Holden Farm Dairy is located in West Wales near the Ceredigion coast at Bwlchwernen Fawr. The cheesemaking business is owned and operated by Patrick Holden along with his wife Becky, Patrick’s son Sam and his wife Rachel.
Having started out as an organic commune in 1973; Bwlchwernen is the oldest, continuously registered organic farm in Wales. Patrick was a member of the commune, and after it was dissolved, he stayed on as a tenant on the land, eventually purchasing the property. Patrick remained committed to the organic movement in the UK, eventually becoming the Director of the Soil Association. Today he runs a charity called the Sustainable Food Trust.

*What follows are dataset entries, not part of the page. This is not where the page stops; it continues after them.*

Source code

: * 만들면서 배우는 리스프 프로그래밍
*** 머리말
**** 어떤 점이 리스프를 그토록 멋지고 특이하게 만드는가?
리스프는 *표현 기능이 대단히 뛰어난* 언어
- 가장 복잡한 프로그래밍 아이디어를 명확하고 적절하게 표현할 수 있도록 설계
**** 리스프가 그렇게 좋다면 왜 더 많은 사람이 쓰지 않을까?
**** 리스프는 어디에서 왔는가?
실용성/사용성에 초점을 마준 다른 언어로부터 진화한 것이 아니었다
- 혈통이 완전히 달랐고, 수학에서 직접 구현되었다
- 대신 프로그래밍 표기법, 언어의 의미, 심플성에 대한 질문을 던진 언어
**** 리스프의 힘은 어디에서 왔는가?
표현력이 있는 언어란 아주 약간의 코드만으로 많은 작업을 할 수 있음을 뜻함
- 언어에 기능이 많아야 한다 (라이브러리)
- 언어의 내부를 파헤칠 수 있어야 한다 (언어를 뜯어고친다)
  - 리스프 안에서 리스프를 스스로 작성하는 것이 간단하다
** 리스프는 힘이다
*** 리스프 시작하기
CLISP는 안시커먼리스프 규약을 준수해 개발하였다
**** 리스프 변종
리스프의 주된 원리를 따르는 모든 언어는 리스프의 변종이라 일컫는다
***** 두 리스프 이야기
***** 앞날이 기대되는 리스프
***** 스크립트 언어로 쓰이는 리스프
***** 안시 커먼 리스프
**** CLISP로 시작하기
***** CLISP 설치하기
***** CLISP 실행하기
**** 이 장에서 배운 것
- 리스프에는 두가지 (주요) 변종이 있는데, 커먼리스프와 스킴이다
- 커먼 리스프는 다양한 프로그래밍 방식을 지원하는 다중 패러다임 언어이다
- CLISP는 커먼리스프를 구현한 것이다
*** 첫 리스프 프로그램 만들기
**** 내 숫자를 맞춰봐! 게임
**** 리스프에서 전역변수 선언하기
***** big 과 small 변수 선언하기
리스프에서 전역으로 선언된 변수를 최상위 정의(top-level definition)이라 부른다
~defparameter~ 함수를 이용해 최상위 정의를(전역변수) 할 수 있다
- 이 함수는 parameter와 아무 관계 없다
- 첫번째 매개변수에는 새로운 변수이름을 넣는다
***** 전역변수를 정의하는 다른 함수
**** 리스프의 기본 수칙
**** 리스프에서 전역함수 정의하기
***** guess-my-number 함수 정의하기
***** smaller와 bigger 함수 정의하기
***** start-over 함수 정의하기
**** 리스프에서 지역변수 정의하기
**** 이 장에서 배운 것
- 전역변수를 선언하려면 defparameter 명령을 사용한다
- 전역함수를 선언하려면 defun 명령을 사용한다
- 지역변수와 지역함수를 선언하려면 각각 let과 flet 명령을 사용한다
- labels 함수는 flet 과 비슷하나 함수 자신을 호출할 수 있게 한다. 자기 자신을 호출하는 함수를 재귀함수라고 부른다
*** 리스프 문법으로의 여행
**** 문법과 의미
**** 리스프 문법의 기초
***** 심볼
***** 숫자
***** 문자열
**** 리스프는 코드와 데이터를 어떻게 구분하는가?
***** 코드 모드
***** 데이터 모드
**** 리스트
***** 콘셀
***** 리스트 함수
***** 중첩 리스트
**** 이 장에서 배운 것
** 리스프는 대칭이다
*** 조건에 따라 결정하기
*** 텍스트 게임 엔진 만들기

In 2005, he convinced his son, Sam and Sam’s wife Rachel to try making cheese on the farm. Simon Jones, the well-respected cheesemaker at Lincolnshire Poacher, taught the Holden family how to make cheese using Swiss techniques he learned from another famous local cheesemaker, the late Dougal Campbell. Inspired by Dougal’s techniques, Bwlchwernen was producing their own cheese in 2007.
Although Hafod is a cheese with traditional Welsh roots, prior to the Holden family taking over, the recipe had undergone various changes, introducing some Swiss-influences. However, the Holdens decided to take Hafod back to its Welsh roots and changed the recipe to reflect how cheddars were produced in their community fifty years ago. This change brings new meaning to its name, since Hafod, in Welsh means “a summer place, or pasture,” a perfect reflection of the place next to the river Aeron where Bwlchwernen is located.
Hafod is made daily in small quantities of milk sourced from the farm’s herd of Ayrshire cows. The milk is pumped directly from the milking parlor to the wood-sided Dutch vat in the creamery which is where the milk is warmed and a small amount of starter added, beginning a slow ripening and coagulation process. This process also allows the Holdens to use lower temperatures in their cheese making, resulting in a finished cheese with a springy texture and brown butter flavor. Like many traditional cheddars, young cheeses are wrapped in cloth and covered with a thin layer of lard to protect them during aging.